L’introduction de l’échographie il ya quelques années, a permis de repenser toutes les techniques d’anesthésie locorégionale, de « redécouvrir » même certains blocs anciens qui ont été abandonnés (c’est le cas du TAP bloc), avec une réduction des échecs liés aux variations anatomiques mais également à la diffusion imprévisible des anesthésiques locaux [5]. L’anesthésie locorégionale échoguidée est devenue en tout cas un gold standard mais son association à la neurostimulation reste recommandée par l’ESRA (European Society of Regional Anesthesia). Très récemment la Société Française d’Anesthésie Réanimation (SFAR) a publié des recommandations formalisées d’experts sur l’échographie en anesthésie locorégionale qui vient compléter celles de 2002 sur les blocs périphériques des membres chez l’adulte et celles de 2006 sur les blocs périmédullaires [6]. Ce texte passe en revue les règles générales d’apprentissage, les procédures de réalisation, les aspects matériels, les règles de sécurité et d’hygiène et les types de blocs échoguidés réalisés au niveau des membres et ceux réalisés au niveau du tronc. L’ALR échoguidée assure un meilleur confort pour le patient, une courbe d’apprentissage beaucoup plus rapide pour les praticiens, un risque d’accidents beaucoup plus faible de par la visualisation directe des structures et même par l’utilisation de doses d’anesthésiques beaucoup plus petites avec des temps d’induction plus courts [7].
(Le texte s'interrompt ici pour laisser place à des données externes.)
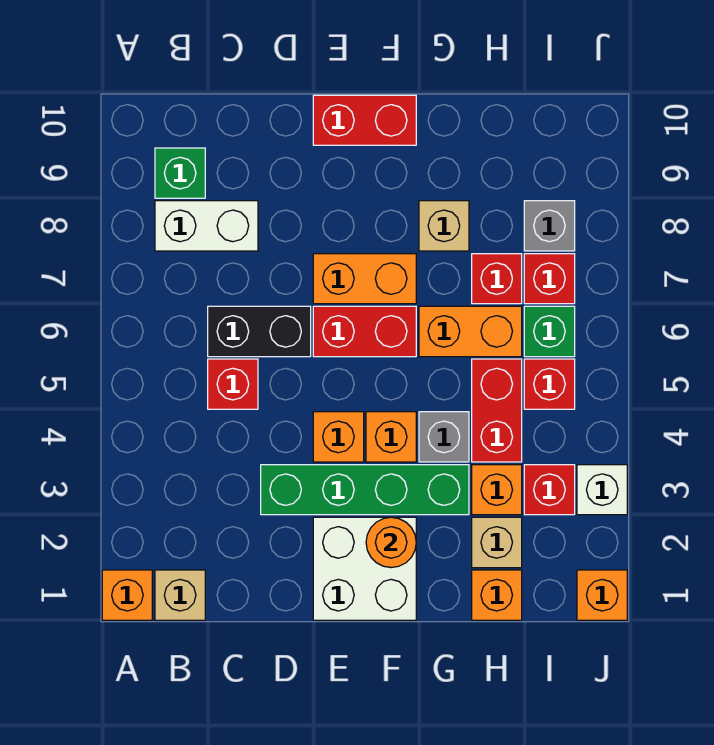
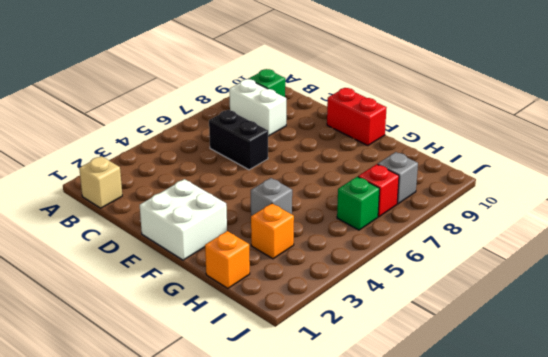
none -> orange brick A1 level 1
none -> red brick C5 level 1
none -> green brick D3:G3 level 1

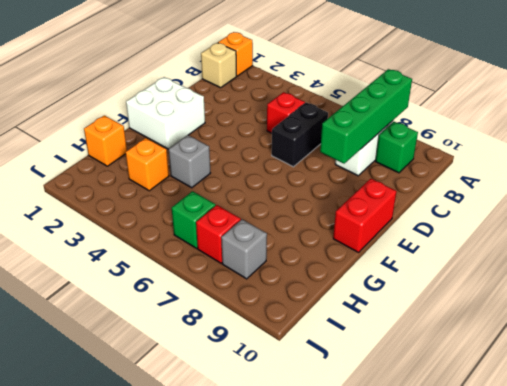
green brick A8:D8 level 2 -> green brick D3:G3 level 1
none -> orange brick E4 level 1
none -> red brick E6:F6 level 1
none -> orange brick E7:F7 level 1

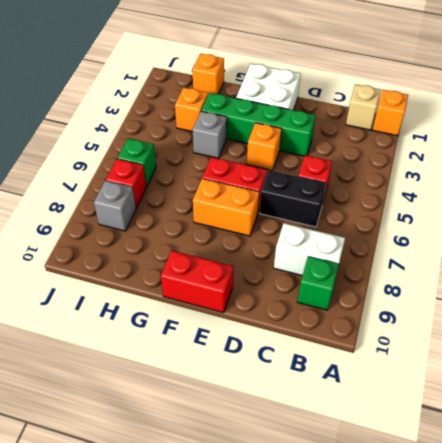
none -> orange brick F4 level 1
none -> orange brick G6:H6 level 1
none -> tan brick G8 level 1

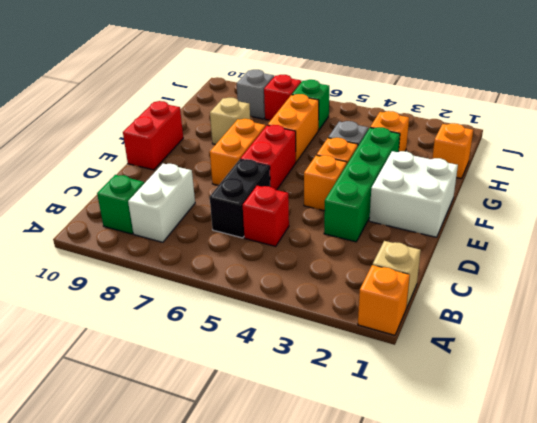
none -> tan brick H2 level 1
none -> red brick H4:H5 level 1
none -> red brick H7 level 1

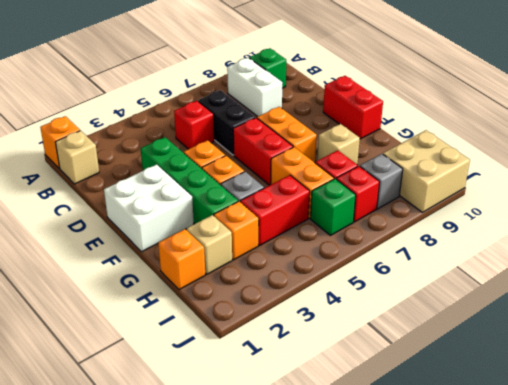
tan brick I9:J10 level 1 -> none
none -> red brick I3 level 1
none -> red brick I5 level 1
none -> orange brick J1 level 1

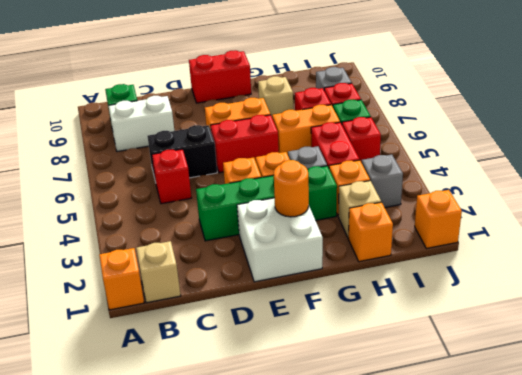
grey brick I3 level 1 -> red brick I3 level 1
none -> white brick J3 level 1

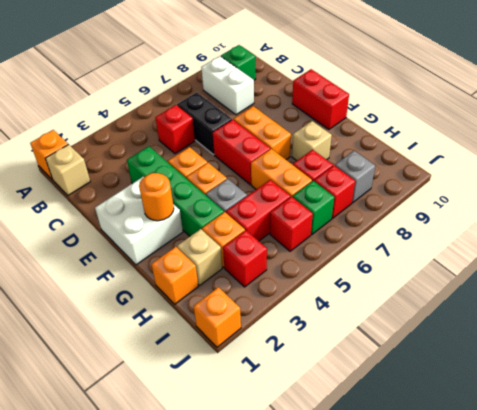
none -> white brick J3 level 1

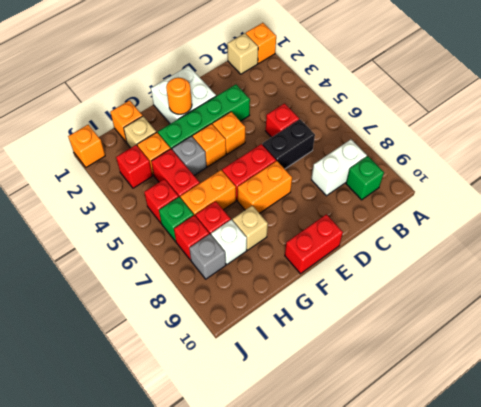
white brick H8 level 1 -> white brick J3 level 1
L’anesthésie locorégionale périphérique est encore en balbutiement du fait des coûts élevés liés aux consommables et surtout de leur non disponibilité dans beaucoup de pays d’Afrique Sub-saharienne. A Dakar, elle représentait environ 18% de l’activité anesthésique dans les CHU il ya cinq à six ans [1]. Mais ce chiffre est nettement plus important actuellement et ceci dans tous les centres de la sous-région. Nous, praticiens anesthésistes dans ces pays avons un rôle historique à jouer dans le développement de toutes les techniques d’anesthésie locorégionale et un plaidoyer auprès des autorités qui doivent investir dans l’achat de neurostimulateurs, d’appareils d’échographie et surtout de consommables (aiguilles de stimulation à biseau court, anesthésiques locaux de moindre toxicité, cathéters périnerveux). Car si on regarde de plus près les coûts de l’anesthésie locorégionale sont de loin inférieurs à ceux de l’anesthésie générale, et en plus les patients sont parfois demandeurs. Depuis dix ans, le thème qui a été le plus traité aux différents congrès de la SARANF, est l’anesthésie locorégionale périphérique essentiellement par l’intermédiaire d’ateliers pratiques au bloc opératoire. Même si une formation « diplômante » en anesthésie locorégionale parait prématurée vu le nombre encore très faible de médecins anesthésistes réanimateurs dans nos pays, une formation obligatoire en anesthésie locorégionale dans les cursus existants pourrait être une alternative et constituer un exemple de coopération entre les pays membres de la SARANF, les pays du Maghreb et avec d’autres pays du nord, la France principalement par l’intermédiaire du comité de solidarité scientifique de la SFAR.